A tree grows in Brooklyn

One day soon after I came home from my freshman year at college, I printed out several dozen copies of my résumé and, with a supportive friend, went up and down 7th Avenue in Park Slope, Brooklyn. I walked up and down a ten-block stretch of the avenue for half an hour before I had the courage to enter a store and tell them I was looking for a job for the summer. I became more comfortable with the routine as I repeated it many times that afternoon, but it wasn’t made easy by the businesses I was approaching: restaurants (or diners or cafés) and real estate offices. I lacked any appropriate experience, and I resisted looking at my résumé all day to avoid reminding myself of the ridiculousness in applying to barista jobs on the back of my position as features editor of The Yale Globalist.

That evening I came home to find an email from Kroll, the one place I had previously interviewed for a job. The email included an offer for a paid internship, and I took it, thus ending my fruitless search for jobs in Park Slope. Though I didn’t need to receive any more job offers, that I never did left my ego with a minor bruise and drove home that I had been unqualified for the jobs I had asked for that day in Brooklyn — that I was more underqualified than overqualified.

At Kroll, I had a great internship. I was paid well, walked six blocks to work, came and went largely without supervision, and enjoyed my own half-office with no one looking over my shoulder and no one even able to see my desk without entering the room I occupied. I worked on various projects over the summer, some of which took only a morning to complete, others which required a full week of work. I learned what I was supposed to learn on the job, both in skills and business know-how, and mostly enjoyed myself while getting paid. Plus, when I wasn’t given work — often — I read all I wanted on the internet and even managed a lot of writing. That summer was the most productive period for an autobiographical project I worked on for most of 2007, which led me to record everything I did all day long, in as much detail as I could. With several hours at a computer and no assigned tasks to complete most days, I devoted many hours that summer to a complete personal account, recording everything from navel-gazing and banal daily routines to thorough and thoughtful written self-reflection. The month of July 2007 is now saved forever as forty-five single-spaced pages in a Word document. I also spent a lot of time on Wikipedia, and I learned all I wanted to about whatever I wanted to.

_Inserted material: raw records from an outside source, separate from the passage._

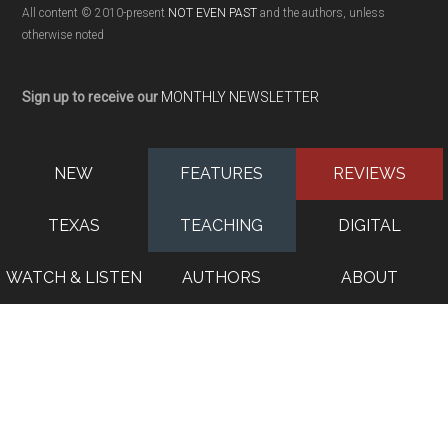
All content © 2010-present
NOT EVEN PAST
and the authors, unless
otherwise noted
Sign up to receive our
MONTHLY NEWSLETTER
NEW
FEATURES
REVIEWS
TEXAS
TEACHING
DIGITAL
WATCH & LISTEN
AUTHORS
ABOUT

Today, walking along St. John’s Place, just off 7th Avenue in Park Slope, I saw a tree that made me cross the street to see it better. Seven or eight feet above the ground, a single thick branch grew horizontally outward, at a perfect right angle from the trunk. And extending above that branch, also at right angles, were five smaller branches growing straight upward. There was no way this tree grew naturally; it must have been shaped as it grew, though how it could have been shaped while planted on the sidewalk I couldn’t figure, and how or why one would have transported such a tree to its current location I couldn’t guess. Regardless, it brought back a good memory, that of a discovery I made during one of my many hours on Wikipedia two summers ago. I’m still in love with arborsculpture, and I’d still love to have a tree home one day.